- [Exercise description]: Copy nothing before the line containing "right shoulder: (117, 100)". Reproduce that line and all that follow, exactly, through the end of the records.

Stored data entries
=-=-=

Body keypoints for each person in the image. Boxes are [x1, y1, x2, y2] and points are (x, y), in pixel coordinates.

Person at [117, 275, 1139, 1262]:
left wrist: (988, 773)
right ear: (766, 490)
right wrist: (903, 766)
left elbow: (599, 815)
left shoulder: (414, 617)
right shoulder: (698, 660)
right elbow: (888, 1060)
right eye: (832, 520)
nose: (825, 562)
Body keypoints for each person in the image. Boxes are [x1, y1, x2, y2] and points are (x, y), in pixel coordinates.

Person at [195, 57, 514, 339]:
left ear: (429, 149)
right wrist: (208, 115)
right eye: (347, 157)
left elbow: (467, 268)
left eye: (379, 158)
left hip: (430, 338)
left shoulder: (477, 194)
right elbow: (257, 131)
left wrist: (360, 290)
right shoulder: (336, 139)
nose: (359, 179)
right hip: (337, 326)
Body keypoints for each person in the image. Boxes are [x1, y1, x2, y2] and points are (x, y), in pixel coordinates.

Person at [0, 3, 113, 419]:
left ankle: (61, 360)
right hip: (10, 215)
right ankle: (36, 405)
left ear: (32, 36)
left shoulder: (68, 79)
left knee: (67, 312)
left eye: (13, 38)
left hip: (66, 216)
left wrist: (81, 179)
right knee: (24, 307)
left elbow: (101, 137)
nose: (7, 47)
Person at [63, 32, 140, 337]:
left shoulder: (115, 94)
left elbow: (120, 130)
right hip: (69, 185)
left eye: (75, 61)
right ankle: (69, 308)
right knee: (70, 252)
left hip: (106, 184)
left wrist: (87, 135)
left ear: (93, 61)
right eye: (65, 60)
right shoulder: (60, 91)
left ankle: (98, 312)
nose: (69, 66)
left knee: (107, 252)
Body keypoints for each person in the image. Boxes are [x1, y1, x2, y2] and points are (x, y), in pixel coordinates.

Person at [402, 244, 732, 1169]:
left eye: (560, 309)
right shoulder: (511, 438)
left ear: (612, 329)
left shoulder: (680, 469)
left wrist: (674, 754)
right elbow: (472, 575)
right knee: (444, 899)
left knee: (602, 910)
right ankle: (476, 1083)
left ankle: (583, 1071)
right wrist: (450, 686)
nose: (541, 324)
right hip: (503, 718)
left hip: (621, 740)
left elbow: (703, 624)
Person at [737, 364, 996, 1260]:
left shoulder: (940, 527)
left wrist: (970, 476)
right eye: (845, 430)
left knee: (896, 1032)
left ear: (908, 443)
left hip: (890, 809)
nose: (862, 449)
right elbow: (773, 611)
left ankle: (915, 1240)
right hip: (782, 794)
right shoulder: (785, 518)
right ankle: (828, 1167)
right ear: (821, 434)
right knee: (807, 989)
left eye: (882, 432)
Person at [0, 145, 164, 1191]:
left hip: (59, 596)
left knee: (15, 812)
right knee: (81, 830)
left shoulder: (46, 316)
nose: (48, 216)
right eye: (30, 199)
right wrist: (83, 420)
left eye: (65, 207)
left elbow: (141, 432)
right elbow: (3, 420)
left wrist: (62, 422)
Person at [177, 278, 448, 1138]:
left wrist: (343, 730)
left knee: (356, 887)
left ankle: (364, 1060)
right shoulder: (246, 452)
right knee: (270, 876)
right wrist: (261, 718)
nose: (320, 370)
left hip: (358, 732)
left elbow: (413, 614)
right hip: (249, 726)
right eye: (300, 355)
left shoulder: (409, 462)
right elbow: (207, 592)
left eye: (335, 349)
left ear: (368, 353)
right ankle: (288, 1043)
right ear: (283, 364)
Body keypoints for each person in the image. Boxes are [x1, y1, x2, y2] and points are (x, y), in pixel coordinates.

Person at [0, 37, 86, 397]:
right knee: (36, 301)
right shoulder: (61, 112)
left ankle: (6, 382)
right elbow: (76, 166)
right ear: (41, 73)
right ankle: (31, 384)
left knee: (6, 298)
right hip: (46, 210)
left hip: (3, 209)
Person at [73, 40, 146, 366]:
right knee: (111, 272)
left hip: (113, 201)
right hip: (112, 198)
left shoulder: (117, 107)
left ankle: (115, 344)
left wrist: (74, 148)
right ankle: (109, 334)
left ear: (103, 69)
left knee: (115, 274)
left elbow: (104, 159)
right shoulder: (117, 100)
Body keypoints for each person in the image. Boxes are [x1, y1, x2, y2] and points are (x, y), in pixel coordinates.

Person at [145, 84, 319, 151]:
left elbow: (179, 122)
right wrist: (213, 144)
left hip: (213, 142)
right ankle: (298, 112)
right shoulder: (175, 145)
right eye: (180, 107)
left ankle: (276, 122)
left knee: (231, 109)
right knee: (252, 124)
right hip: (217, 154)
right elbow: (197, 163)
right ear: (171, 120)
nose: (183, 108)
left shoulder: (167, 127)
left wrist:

=-=-=

- [Output of the task]:
right shoulder: (117, 100)
Body keypoints for each person in the image. Boxes are [x1, y1, x2, y2] and points are (x, y), in pixel coordinates.

Person at [145, 84, 319, 151]:
left elbow: (179, 122)
right wrist: (213, 144)
left hip: (213, 142)
right ankle: (298, 112)
right shoulder: (175, 145)
right eye: (180, 107)
left ankle: (276, 122)
left knee: (231, 109)
right knee: (252, 124)
right hip: (217, 154)
right elbow: (197, 163)
right ear: (171, 120)
nose: (183, 108)
left shoulder: (167, 127)
left wrist:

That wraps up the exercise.